Thank you. I figure I'm being overly concerned. But you can't be too careful.


----------



## DITB (Sep 6, 2012)

I bought a tegu from the same clutch as you and I think we even got them on the same day last week. Mine eats in a large dark rubbermaid sometimes...and sometimes it wont. The times it wont I give it food inside its enclosure. So far he has been a picky eater and will only eat egg yolk and beef liver but it did eat some ground up turkey mixed with beef liver once I think he likes the strong smell. I am sure the tegu is perfectly healthy and is just acclimating to its new home and possibly new diet.
Here is a photo of my tegu in what was a way to tiny feeding box...he refused to eat unless he had a lot of space, darkness, and time. I leave him in his rubbermaid with food for about an hour before returning him to his enclosure and if he still has not ate i move the food to his enclosure with him.


----------



## Kym123089 (Sep 6, 2012)

Donatello will eat sparingly from tongs now and I have been leaving food daily for him as well. He will eat eggs, he ate one pinkie so far (he is interested in them still), he will try some worms, he for some reason has 0 interest in turkey so far, and loves scallops. Thanks for the update on his sibling  how is yours as far as personality thus far? Mine is just about through with the shed he started right as I got him. He is soooo light compared to before! I'll post pictures tomorrow. I'm going to try a dark rubbermaid. A big issue I'm having is he wants to bury himself all the time so he doesnt even realize I've fed him or come up for much really


----------



## Kym123089 (Sep 11, 2012)

DITB said:


> I bought a tegu from the same clutch as you and I think we even got them on the same day last week. Mine eats in a large dark rubbermaid sometimes...and sometimes it wont. The times it wont I give it food inside its enclosure. So far he has been a picky eater and will only eat egg yolk and beef liver but it did eat some ground up turkey mixed with beef liver once I think he likes the strong smell. I am sure the tegu is perfectly healthy and is just acclimating to its new home and possibly new diet.
> Here is a photo of my tegu in what was a way to tiny feeding box...he refused to eat unless he had a lot of space, darkness, and time. I leave him in his rubbermaid with food for about an hour before returning him to his enclosure and if he still has not ate i move the food to his enclosure with him.

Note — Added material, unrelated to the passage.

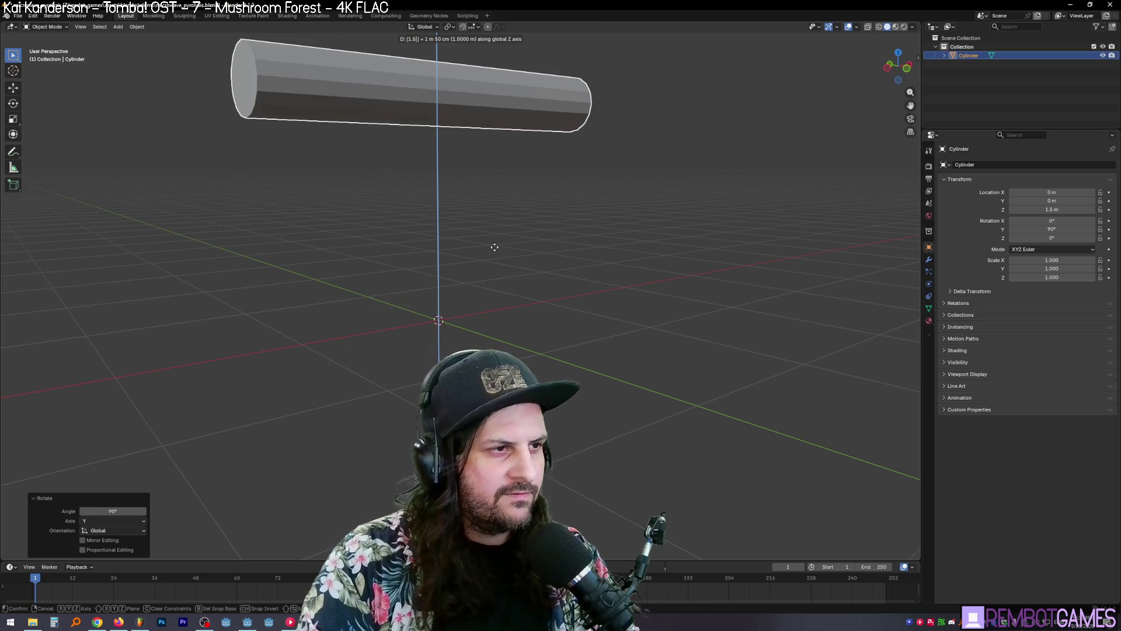
key("BackSpace")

How is he eating now? How does he act? I'm curious if donatello is acting normal compared to his siblings. He wants to burrow and hide 24/7 and never wants food :/ I'm trying crickets again here in just a bit


----------



## Deac77 (Sep 12, 2012)

Kym when I get back to midland I have a idea on how to get him to eat do you have a blender? I'll pm you on fb too


----------



## KABIKANO (Sep 12, 2012)

Maybe he's not hungry...


----------



## DavidRosi (Sep 12, 2012)

When I first got my Gold, he wasn't a big eater... Or so I thought, for 2 weeks I made no real contact with him; just changed his water, general maintenance and cleaning in his viv and spent a lot of time with my hand near him etc. after he become comfortable in his new surroundings he began to eat a lot more, now he's a year old he'll always come out of his viv when he knows the food is near, will eat right next to me then bask happily. 

I don't feed him on whole items or insects; did try but he ran a mile from a locust... Scared? Bless. 

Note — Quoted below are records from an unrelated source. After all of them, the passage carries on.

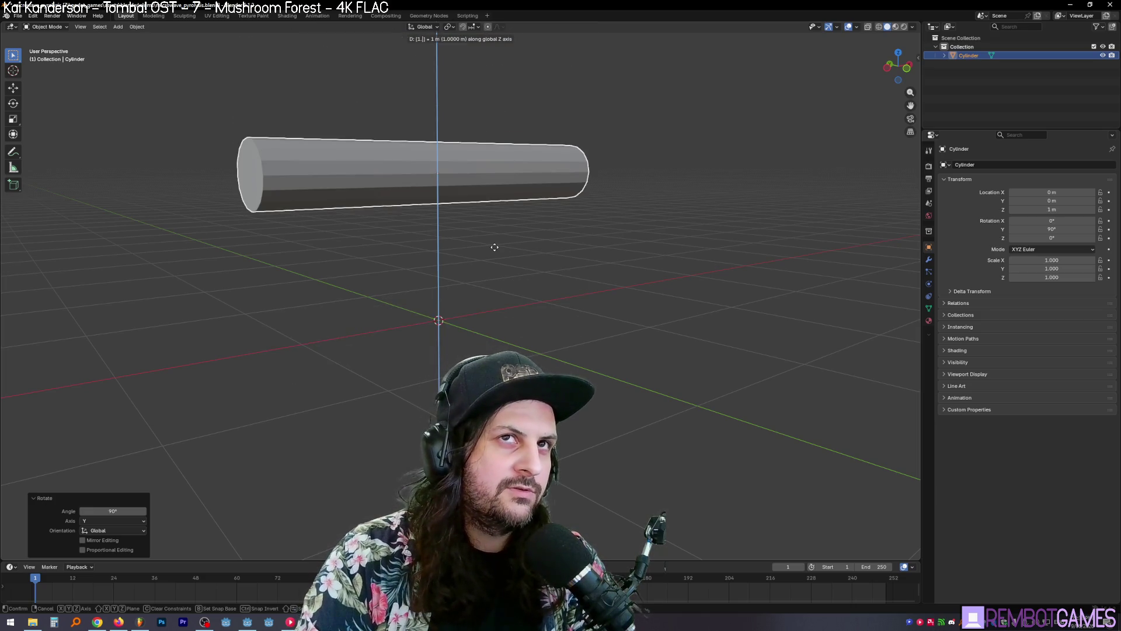
type("2")
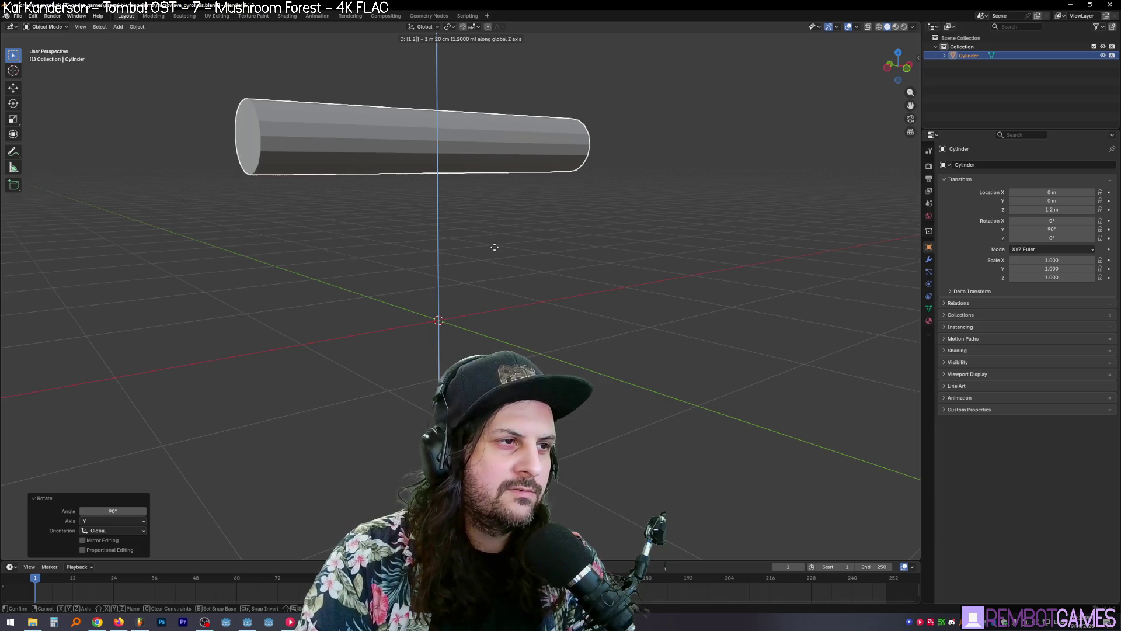
key("Return")
mouse_move(432, 173)
middle_mouse_down()
mouse_move(453, 180)
mouse_move(386, 183)
mouse_move(383, 273)
mouse_move(397, 266)
mouse_move(385, 208)
mouse_move(448, 272)
mouse_move(450, 191)
middle_mouse_up()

He eats a ground up mixture of turkey, fruit, veg with added nutrients... It's everything he needs in a single meal, sometimes he'll gorge through two but usually just the one  

It's not the approach everyone has when it comes to diet, but from what I can see he is a very healthy 'gu 
[attachment=5135]


----------



## Kym123089 (Sep 12, 2012)

He has to be hungry eventually. 


Thanks for the info on your tegu diet and how he behaved. I just worry about him burying himself so much. I'm trying something new today and hopefully it'll work


----------



## chitodadon (Sep 12, 2012)

My 2 month Tegu hasn't really been eating and today he never cane out of his hide GE actually blocked the entrance with the moss wat can I do.to.her him.out or keep him.from hibernation 

Sent from my LG-P999 using Tapatalk 2


----------



## Kym123089 (Sep 12, 2012)

I'm afraid that's what Donatello is trying to do :/ if I knew for sure I'd feel better about this whole situation


----------



## chitodadon (Sep 12, 2012)

Yea I had to make Zeus come out he looked at me like wat the hell.and didn't even touch his food just went to bask

Sent from my LG-P999 using Tapatalk 2


----------



## Kym123089 (Sep 12, 2012)

Donatello does that. He did just eat a little ground turkey, boiled egg with shell and liver mix (all blended). Now he is back to hiding


----------



## chitodadon (Sep 12, 2012)

Yea it scares me because I think he sick or something 

Sent from my LG-P999 using Tapatalk 2


----------



## KABIKANO (Sep 12, 2012)

chitodadon said:


> Yea it scares me because I think he sick or something
> 
> Sent from my LG-P999 using Tapatalk 2



If you think he's sick, take him to the vet then. If not, leave him alone, he may be trying to brumate.


----------



## chitodadon (Sep 13, 2012)

I know he not sick I just don't want him to brumate

Sent from my LG-P999 using Tapatalk 2


----------



## KABIKANO (Sep 13, 2012)

Why not? Nature's way... Thats like someone keeping u from sleeping after a 24 hour shift at work.


----------



## Kym123089 (Sep 13, 2012)

So if he wants to just sleep I should leave him be and not try to get him to eat


----------



## chitodadon (Sep 13, 2012)

Well he woke up this morning at 1030

Sent from my LG-P999 using Tapatalk 2


----------



## KABIKANO (Sep 13, 2012)

Kym123089 said:


> So if he wants to just sleep I should leave him be and not try to get him to eat



Yes if he is healthy and is just trying to brumate. If for any reason u think he is sick or just not right, take him to the vet. Sometimes my buddy Bakunawa will hide out for a few days atta time. I was worried in the beginning too but I remember I was told by knowledgeable tegu owners and breeders to just leave him be. Well I did and he is fine. Just my experience, (which isnt much) lol. Hope it works out for u and ur gu.



chitodadon said:


> Well he woke up this morning at 1030
> 
> Sent from my LG-P999 using Tapatalk 2



I bet ur happy.


----------



## Kym123089 (Sep 13, 2012)

He seems completely healthy and is a fiesty little thing. I was curious if brumation might be the cause of his constant burrowing and decreased appetite. There isn't much as far as help around here (only one other tegu keeper that I know of in the area) so this is my main source of experienced keepers.


----------



## KABIKANO (Sep 13, 2012)

Kym123089 said:


> He seems completely healthy and is a fiesty little thing. I was curious if brumation might be the cause of his constant burrowing and decreased appetite. There isn't much as far as help around here (only one other tegu keeper that I know of in the area) so this is my main source of experienced keepers.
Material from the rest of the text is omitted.